## EXERCISE DESCRIPTION
Every line from the line containing "17 242 4271.7" through the final line below must be returned exactly, and no other line.

## EXTRACTED DATA
============

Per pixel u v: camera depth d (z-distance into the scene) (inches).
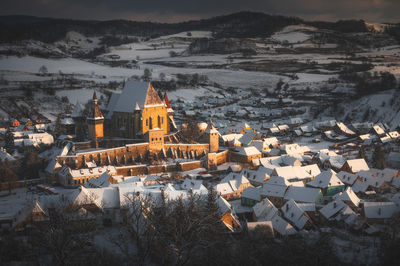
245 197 6225.4
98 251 4229.8
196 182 6437.0
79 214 4849.9
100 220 5064.0
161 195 5255.9
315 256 4335.6
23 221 4734.3
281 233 4859.7
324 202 6146.7
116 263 3993.6
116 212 5191.9
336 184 6624.0
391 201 5851.4
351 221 5073.8
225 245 4362.7
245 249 4362.7
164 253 4003.4
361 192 6545.3
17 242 4271.7
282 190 6131.9
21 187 6983.3
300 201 5949.8
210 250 4178.2
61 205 5004.9
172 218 4352.9
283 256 4328.3
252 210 5826.8
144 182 7062.0
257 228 4734.3
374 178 6756.9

============

## RESPONSE AREA
17 242 4271.7
282 190 6131.9
21 187 6983.3
300 201 5949.8
210 250 4178.2
61 205 5004.9
172 218 4352.9
283 256 4328.3
252 210 5826.8
144 182 7062.0
257 228 4734.3
374 178 6756.9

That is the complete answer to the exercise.